ECGNet-ViT: Hybridizing GoogleNet with Vision Transformer for Accurate COVID-19 Detection from ECG Images

Mudassar Khalid; Charnchai Pluempitiwiriyawej; Nawaporn Wisitpongphanb; Muhammad Asim Saleem; Sadia Jabbar Anwar; Abdulkadhem A. Abdulkadhem; Tien Truong

doi:10.4186/ej.2025.29.10.97

Authors

Mudassar Khalid Department of Electrical Engineering, Chulalongkorn University
Charnchai Pluempitiwiriyawej Department of Electrical Engineering, Chulalongkorn University
Nawaporn Wisitpongphanb Department of Digital Network and Information Security Management in the Faculty of Information Technology and Digital Innovation, King Mongkut’s University of Technology North Bangkok
Muhammad Asim Saleem Department of Electrical Engineering, Chulalongkorn University
Sadia Jabbar Anwar School of Computer Science Northwestern Polytechnical University Xi’an, PR. China
Abdulkadhem A. Abdulkadhem Department of Cyber Security, College of Sciences, Al-Mustaqbal University, Iraq
Tien Truong School of Economics and Cognitive Science, University of California, Berkeley, USA

DOI:

https://doi.org/10.4186/ej.2025.29.10.97

Keywords:

Deep Learning, ECG Images Classification, COVID-19, GoogleNet, Swish, CNN, Vision Transformer

Abstract

COVID-19 has affected millions of people around the world in the last three years.
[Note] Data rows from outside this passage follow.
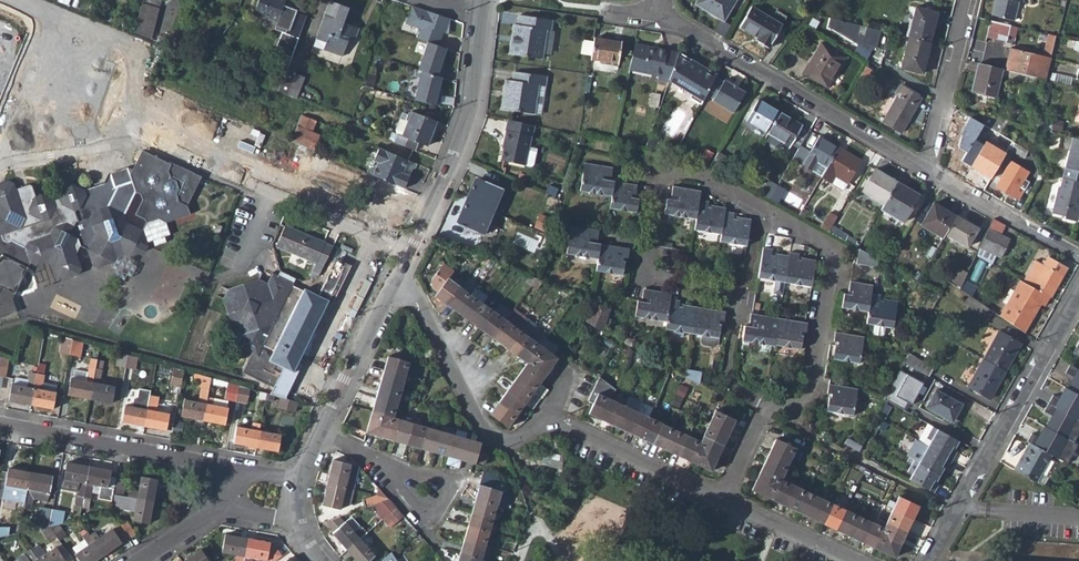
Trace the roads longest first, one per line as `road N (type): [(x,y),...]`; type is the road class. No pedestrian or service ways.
road 1 (residential): [(765,403),(793,405),(816,364),(829,243),(685,168),(661,164),(646,270),(737,300),(729,383)]
road 2 (residential): [(409,251),(117,129)]
road 3 (residential): [(649,15),(684,25),(924,168)]
road 4 (residential): [(929,560),(1078,291)]
road 5 (residential): [(409,251),(474,117),(488,0)]
road 6 (residential): [(398,275),(489,433),(515,441),(562,424)]
road 7 (residential): [(226,467),(0,424)]
road 8 (residential): [(297,480),(398,275)]
road 9 (residential): [(562,424),(724,496)]
road 10 (residential): [(924,168),(1078,254)]
road 11 (residential): [(924,168),(965,0)]
road 12 (residential): [(724,496),(860,560)]

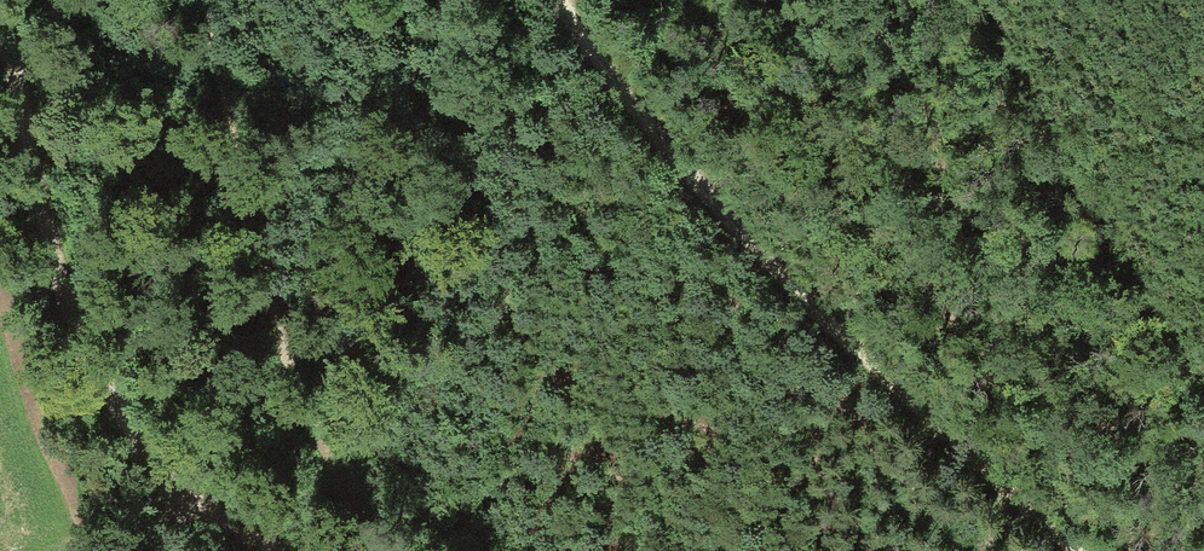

Despite widespread vaccination efforts, infections persist and definitive treatments remain elusive. Therefore, early and accurate detection of COVID-19 is critical to minimize invasive procedures and reduce mortality. Although radiographs and CT scans are commonly used for the diagnosis of COVID-19, electrocardiogram (ECG) images remain underutilized despite their widespread availability. This limited use can be attributed to the complex transformations required to process ECG data, which increase computational demands. This study proposes a novel hybrid deep learning model ECGNet-ViT for COVID-19 detection. The model combines the multi-scale feature extraction capabilities of GoogleNet (GNet) with Swish activation functions and densely connected layers, and then integrates it with Vision Transformer (ViT) to effectively capture long-range dependencies in classification tasks. This approach can efficiently analyze ECG data and accurately classify samples into five categories: normal, COVID-19, myocardial infarction (MI), previous myocardial infarction (PMI) and arrhythmia (AHB). Comprehensive experiments on a publicly available ECG datasets demonstrate the effectiveness of the proposed model, achieving 99.13% accuracy, 99.19% precision, 99.24% recall, and 99.22% F1 score. These results highlight the potential of the proposed model to provide reliable, non-invasive support in COVID-19 diagnosis based on ECG data.